The reforms also allowed police officers to have a union attorney at hearings; eliminated jury verdicts; and established a system for information to be disclosed publicly before inquests.

The changes also required 2 pre-inquest meetings when investigative files would be shared with the family.

Additionally, the jury was replaced with a panel that would make findings of fact instead of fault, giving the families no basis for litigation.

In June 2011, the Las Vegas Police Protective Association filed a lawsuit on behalf of Las Vegas Metropolitan Police Department officers that challenged the constitutionality of the new coroner’s inquest.

And in August 2011, the ACLU of Nevada filed a motion to intervene in the suit challenging the process.

In May 2012, the Nevada Supreme Court delayed coroner’s inquests indefinitely and scheduled oral arguments on the inquest’s constitutionality.

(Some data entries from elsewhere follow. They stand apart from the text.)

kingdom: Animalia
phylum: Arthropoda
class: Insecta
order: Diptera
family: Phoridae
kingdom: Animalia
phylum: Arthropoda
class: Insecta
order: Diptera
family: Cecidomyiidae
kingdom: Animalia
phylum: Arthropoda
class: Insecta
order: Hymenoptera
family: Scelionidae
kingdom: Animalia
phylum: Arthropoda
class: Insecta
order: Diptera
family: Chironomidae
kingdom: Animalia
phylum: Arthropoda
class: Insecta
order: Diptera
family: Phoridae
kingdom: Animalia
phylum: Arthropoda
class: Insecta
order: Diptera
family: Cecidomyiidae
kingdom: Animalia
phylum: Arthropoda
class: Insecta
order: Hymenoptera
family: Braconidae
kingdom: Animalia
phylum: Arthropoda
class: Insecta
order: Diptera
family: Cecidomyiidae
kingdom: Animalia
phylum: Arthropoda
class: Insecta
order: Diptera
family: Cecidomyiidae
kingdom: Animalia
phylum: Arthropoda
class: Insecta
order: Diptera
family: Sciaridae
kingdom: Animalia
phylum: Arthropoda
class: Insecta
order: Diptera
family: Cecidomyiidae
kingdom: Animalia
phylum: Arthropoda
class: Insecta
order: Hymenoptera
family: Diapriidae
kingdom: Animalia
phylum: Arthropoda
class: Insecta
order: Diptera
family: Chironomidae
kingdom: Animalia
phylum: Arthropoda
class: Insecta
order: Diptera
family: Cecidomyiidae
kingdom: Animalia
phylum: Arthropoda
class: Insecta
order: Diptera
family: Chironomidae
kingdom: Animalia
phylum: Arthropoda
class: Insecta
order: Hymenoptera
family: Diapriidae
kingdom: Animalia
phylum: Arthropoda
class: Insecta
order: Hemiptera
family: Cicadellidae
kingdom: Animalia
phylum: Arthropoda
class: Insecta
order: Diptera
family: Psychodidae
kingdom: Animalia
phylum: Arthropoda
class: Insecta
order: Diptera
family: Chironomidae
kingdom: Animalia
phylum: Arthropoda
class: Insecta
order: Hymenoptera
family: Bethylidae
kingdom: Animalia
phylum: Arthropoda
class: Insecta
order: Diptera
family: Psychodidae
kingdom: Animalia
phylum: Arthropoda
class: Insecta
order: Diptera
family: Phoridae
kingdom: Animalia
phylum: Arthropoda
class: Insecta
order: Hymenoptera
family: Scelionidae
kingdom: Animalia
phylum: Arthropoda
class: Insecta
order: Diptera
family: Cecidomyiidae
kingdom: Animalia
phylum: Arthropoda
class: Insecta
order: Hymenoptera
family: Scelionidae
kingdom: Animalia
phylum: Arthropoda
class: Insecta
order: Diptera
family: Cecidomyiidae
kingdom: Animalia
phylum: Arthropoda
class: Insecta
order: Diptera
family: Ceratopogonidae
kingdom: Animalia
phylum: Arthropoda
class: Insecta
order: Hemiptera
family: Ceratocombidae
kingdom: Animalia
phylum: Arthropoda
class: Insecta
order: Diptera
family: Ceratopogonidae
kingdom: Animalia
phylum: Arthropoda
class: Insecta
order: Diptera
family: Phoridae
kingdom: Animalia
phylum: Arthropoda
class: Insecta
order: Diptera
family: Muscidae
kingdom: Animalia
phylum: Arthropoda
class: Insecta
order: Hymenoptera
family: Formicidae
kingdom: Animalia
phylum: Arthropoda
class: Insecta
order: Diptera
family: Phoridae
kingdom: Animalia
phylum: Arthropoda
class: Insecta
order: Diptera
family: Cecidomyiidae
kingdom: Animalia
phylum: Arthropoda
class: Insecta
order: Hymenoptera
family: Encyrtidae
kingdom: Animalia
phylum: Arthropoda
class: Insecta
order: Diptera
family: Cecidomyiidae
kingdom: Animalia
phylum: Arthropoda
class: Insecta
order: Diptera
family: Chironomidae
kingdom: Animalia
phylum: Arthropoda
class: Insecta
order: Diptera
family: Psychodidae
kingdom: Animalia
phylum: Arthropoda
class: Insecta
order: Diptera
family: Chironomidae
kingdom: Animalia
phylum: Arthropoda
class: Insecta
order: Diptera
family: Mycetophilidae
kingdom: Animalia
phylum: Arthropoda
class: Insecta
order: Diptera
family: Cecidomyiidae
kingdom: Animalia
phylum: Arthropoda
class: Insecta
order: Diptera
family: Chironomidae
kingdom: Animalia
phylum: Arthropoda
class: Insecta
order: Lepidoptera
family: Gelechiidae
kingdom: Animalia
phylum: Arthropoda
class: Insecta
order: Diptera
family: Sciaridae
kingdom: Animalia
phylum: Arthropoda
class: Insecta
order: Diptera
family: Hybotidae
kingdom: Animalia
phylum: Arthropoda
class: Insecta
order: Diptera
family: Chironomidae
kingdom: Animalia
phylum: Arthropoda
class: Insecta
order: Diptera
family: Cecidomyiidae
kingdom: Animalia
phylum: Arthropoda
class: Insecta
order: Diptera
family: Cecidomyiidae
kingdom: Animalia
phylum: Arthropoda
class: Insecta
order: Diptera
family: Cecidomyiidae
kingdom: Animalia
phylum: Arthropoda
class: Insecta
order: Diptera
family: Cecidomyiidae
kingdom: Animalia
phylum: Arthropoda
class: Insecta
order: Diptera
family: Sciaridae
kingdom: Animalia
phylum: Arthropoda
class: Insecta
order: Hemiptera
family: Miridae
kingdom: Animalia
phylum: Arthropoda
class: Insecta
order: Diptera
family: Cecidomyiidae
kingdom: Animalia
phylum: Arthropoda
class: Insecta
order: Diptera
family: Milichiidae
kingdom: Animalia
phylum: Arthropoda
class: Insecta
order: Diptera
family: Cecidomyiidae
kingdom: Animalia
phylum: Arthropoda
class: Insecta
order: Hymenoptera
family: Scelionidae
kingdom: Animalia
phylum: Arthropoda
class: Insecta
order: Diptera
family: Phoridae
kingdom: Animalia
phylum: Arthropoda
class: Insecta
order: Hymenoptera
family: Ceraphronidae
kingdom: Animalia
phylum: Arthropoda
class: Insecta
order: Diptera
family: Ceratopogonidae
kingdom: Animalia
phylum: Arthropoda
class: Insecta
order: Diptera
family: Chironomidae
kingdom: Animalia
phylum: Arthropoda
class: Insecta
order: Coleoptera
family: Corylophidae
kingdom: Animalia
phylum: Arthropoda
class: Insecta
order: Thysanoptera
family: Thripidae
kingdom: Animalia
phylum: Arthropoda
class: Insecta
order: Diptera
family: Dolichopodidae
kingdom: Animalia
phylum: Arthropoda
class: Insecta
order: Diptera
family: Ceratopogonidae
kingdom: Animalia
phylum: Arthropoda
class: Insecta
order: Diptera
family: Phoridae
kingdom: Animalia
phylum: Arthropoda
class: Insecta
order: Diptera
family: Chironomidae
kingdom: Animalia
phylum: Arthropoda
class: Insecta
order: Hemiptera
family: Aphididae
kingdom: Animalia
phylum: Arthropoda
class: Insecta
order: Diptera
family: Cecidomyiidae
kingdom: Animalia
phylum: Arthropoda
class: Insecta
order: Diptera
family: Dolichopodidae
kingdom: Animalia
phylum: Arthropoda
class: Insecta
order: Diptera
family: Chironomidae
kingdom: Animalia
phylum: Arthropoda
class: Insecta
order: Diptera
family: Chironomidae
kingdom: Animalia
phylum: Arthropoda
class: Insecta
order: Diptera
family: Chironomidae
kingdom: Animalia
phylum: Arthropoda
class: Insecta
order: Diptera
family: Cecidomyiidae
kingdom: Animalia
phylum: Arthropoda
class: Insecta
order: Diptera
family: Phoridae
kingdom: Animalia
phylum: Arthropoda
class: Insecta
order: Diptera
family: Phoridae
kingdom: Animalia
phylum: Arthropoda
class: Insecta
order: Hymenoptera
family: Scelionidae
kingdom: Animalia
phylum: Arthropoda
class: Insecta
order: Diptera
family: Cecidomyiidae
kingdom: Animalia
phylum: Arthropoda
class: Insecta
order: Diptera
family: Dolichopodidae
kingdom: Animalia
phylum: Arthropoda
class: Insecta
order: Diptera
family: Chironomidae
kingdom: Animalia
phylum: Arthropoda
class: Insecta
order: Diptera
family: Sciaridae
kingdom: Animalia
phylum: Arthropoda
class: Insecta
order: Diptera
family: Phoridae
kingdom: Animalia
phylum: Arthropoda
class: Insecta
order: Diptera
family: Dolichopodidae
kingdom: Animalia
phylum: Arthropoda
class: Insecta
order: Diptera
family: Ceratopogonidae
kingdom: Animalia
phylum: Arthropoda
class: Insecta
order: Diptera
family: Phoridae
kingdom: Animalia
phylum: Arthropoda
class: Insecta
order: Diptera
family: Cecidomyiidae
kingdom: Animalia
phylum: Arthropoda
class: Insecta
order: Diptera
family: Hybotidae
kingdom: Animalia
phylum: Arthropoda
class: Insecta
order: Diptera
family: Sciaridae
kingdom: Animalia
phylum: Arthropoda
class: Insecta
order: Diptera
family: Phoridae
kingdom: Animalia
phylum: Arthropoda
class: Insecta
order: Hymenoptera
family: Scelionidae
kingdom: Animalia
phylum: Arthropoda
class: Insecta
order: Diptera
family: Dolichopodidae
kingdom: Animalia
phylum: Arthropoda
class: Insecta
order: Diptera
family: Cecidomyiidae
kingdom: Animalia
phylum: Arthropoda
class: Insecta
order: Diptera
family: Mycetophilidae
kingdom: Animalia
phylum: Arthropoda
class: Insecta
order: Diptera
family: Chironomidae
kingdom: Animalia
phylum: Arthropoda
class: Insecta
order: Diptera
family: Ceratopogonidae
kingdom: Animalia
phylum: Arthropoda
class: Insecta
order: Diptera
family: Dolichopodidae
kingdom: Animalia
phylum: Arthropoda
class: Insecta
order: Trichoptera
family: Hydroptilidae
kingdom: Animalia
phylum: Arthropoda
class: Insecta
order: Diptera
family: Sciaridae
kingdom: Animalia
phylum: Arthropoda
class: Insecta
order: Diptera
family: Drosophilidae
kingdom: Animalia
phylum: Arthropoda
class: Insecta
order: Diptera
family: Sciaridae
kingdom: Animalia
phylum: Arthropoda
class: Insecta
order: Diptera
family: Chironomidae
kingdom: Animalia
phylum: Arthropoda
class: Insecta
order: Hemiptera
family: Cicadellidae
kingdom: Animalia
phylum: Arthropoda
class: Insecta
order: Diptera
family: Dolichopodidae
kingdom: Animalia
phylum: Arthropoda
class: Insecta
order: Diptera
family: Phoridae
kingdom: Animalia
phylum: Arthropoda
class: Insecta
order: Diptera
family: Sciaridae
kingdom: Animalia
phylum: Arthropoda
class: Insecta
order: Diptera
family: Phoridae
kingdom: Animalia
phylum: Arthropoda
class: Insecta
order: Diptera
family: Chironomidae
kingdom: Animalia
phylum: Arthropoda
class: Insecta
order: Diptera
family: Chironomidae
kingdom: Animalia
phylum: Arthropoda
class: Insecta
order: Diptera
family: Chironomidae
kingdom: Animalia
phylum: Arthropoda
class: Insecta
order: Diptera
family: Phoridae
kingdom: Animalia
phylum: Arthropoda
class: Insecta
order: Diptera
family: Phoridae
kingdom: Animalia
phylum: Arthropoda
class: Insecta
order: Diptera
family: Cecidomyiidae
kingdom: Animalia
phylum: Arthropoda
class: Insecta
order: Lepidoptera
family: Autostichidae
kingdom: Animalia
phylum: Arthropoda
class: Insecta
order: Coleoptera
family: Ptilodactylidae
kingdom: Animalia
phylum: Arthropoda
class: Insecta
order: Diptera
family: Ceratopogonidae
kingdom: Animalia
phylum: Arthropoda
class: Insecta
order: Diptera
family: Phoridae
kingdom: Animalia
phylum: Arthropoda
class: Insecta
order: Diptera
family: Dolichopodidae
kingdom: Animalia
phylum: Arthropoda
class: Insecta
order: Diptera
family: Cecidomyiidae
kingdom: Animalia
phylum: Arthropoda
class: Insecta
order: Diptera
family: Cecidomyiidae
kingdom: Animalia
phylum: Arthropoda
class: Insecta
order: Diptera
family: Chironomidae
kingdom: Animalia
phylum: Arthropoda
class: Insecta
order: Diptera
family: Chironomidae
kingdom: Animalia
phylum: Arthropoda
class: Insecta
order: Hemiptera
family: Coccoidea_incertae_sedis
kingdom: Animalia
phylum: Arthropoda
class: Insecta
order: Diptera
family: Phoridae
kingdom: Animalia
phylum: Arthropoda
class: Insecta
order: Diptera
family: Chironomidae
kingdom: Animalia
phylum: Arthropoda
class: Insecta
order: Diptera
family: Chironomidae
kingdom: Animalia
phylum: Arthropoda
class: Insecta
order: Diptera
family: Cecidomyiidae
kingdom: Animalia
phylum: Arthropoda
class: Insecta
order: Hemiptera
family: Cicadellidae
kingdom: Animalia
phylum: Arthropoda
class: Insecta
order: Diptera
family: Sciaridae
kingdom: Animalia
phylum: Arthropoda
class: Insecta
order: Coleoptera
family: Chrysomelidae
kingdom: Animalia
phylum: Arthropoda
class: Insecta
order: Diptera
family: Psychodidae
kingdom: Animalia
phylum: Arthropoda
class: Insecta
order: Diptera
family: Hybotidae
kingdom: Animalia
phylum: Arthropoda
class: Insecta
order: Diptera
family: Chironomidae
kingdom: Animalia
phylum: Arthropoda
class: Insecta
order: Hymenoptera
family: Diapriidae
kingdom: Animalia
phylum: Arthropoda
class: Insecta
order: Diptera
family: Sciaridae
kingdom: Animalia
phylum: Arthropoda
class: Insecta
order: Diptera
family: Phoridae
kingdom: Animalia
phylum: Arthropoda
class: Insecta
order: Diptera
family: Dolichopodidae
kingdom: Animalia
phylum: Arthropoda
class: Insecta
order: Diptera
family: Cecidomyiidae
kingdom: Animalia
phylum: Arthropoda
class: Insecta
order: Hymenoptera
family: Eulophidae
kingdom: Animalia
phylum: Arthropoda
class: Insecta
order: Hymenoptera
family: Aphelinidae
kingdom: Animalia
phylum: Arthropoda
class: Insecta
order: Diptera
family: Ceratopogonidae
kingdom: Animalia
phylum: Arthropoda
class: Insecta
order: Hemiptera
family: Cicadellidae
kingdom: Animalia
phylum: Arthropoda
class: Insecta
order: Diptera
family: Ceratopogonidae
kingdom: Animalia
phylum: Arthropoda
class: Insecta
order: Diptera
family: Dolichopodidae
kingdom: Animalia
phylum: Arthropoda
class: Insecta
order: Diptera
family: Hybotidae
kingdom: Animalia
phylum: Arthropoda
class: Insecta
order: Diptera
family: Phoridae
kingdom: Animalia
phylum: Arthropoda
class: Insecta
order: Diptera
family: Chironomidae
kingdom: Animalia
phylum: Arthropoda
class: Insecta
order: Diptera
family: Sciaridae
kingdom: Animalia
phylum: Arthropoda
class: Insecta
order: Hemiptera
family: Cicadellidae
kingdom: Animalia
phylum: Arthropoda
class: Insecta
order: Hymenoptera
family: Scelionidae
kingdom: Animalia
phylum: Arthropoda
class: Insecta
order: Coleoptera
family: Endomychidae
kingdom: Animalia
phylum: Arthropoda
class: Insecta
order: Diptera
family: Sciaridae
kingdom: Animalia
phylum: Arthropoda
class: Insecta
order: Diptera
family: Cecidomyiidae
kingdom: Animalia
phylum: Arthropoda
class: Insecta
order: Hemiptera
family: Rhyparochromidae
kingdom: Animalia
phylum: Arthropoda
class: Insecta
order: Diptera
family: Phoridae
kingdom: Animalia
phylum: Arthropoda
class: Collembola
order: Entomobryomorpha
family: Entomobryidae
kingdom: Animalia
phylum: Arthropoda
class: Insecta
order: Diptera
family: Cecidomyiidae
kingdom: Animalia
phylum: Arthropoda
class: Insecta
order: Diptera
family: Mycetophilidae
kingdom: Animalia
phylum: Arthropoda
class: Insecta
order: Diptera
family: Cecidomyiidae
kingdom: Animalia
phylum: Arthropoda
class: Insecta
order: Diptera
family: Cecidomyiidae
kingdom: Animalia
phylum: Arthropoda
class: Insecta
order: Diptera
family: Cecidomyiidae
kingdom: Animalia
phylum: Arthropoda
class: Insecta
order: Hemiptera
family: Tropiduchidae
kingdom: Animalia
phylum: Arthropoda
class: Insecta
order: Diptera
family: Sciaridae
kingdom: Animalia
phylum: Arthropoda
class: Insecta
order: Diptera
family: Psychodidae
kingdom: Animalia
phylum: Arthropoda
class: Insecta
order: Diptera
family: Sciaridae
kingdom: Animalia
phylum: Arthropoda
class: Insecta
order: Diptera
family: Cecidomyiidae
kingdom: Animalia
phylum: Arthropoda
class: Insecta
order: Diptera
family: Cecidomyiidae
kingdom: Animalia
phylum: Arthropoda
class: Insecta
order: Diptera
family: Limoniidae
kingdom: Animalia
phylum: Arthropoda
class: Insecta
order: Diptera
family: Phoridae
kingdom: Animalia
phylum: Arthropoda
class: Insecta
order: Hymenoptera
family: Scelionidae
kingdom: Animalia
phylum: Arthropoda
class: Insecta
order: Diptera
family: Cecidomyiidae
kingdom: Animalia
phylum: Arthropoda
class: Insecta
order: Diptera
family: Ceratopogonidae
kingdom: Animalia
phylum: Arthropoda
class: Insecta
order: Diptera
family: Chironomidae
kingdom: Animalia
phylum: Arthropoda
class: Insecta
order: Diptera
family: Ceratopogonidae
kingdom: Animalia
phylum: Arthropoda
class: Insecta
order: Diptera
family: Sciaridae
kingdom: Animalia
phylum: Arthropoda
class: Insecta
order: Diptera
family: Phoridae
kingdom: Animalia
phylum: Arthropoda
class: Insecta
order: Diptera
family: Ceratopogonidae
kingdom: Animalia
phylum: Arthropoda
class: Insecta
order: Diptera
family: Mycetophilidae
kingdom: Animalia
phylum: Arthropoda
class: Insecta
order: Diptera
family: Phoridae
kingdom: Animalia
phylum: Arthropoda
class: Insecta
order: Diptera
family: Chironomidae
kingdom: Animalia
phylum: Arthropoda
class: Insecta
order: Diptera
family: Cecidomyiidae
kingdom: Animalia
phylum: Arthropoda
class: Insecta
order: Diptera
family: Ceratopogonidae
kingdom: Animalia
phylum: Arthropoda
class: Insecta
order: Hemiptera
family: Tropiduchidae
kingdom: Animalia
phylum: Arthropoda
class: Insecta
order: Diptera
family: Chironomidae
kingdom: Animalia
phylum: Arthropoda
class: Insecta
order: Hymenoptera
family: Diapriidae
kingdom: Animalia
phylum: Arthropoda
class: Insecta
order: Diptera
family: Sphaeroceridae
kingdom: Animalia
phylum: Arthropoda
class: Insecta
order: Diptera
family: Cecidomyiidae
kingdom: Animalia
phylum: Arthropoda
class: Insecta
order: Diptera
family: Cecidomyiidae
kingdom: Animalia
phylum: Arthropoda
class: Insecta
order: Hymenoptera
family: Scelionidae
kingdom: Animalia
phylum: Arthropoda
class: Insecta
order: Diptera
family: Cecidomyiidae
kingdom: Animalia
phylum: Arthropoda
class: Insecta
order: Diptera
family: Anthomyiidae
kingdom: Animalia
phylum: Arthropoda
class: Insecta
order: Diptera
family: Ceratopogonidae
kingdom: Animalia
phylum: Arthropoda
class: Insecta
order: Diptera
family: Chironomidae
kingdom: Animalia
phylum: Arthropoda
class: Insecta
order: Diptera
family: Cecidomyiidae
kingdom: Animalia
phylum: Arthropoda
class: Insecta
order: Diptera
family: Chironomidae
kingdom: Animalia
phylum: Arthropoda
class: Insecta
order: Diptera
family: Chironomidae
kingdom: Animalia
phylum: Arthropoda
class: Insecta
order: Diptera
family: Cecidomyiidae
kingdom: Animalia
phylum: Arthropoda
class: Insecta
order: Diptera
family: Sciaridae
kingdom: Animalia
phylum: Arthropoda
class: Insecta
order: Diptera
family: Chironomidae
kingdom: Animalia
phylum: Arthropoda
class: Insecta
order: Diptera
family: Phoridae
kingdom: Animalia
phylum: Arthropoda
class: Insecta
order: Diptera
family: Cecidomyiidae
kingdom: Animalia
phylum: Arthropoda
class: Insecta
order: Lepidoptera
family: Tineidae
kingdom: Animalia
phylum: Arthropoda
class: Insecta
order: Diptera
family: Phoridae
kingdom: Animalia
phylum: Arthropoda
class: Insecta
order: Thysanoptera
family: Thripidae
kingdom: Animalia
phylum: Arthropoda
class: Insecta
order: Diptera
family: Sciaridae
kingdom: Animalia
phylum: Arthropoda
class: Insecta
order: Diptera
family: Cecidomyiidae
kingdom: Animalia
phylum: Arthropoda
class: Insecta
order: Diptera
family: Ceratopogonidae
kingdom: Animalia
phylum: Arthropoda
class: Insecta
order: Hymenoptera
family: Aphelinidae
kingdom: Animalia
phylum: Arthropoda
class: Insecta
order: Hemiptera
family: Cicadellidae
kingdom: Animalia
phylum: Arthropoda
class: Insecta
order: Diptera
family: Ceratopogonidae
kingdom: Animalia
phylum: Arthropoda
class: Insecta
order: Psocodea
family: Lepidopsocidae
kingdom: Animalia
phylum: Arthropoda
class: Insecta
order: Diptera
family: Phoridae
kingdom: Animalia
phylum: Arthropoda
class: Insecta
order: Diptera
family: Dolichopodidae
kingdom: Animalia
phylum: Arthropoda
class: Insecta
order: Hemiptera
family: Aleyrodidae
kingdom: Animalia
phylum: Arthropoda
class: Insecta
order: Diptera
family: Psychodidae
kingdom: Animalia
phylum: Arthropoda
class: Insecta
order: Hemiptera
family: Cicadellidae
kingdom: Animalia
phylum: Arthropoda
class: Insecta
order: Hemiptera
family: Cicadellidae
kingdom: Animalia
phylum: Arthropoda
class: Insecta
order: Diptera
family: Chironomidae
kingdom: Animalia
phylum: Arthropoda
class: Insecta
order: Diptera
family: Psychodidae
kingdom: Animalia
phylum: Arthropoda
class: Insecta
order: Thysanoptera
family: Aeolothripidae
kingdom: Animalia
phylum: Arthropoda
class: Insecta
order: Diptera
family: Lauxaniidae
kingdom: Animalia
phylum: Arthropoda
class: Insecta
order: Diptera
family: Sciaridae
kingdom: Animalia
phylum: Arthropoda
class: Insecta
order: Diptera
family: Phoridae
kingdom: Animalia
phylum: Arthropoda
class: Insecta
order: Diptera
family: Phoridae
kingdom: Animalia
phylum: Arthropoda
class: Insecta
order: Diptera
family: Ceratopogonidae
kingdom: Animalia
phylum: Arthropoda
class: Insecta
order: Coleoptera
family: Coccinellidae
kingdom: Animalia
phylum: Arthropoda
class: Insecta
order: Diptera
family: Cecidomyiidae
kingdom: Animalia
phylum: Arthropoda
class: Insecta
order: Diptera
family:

The Nevada Supreme Court upheld the reforms in October 2012, but because of the controversy, no inquests took place for 2 years.

In 2013, the Clark County Commission voted 4 to 2 to do away with the coroner’s inquest process and introduced a new fact-finding only process for fatal officer-involved shootings.

The citizen panel that acted as a pseudo-jury during inquests was gotten rid of completely and the hearings were moved out of courtrooms.

Additionally, the changes allowed for fewer witnesses to be called, relying on reports gathering by police investigators instead.

Also, the ability of the ombudsman to call witnesses was removed.

Additionally, it was decided that the police fatality review process would be triggered whenever the District Attorney’s Office made a preliminary ruling that a shooting was not criminal.

Under the new process, a prosecutor makes the presentation of the essential facts of the case, which may or may not include officer testimony. The prosecutor can then call relevant witnesses, who can be questioned by the ombudsman and the presiding officer. The presiding officer was also given power to question witnesses.

Clark County Commissioners Steve Sisolak, Mary Beth Scow and Larry Brown approved the process.

Commissioners Tom Collins and Lawrence Weekly opposed.

Clark County Commissioner Chris Giunchigliani was absent because of a travel delay. She voiced her displeasure of the new process after it was approved, saying it had been watered down.

Six months and three hearings later, the Clark County Commission reviewed the process and decided no major changes were needed. The only addition was a closing statement at the end of the review.

Today's fact-finding review of the Jorge Gomez case was the 86th such review. In none of the previous cases was a decision made to charge an officer or officers for the death of a citizen.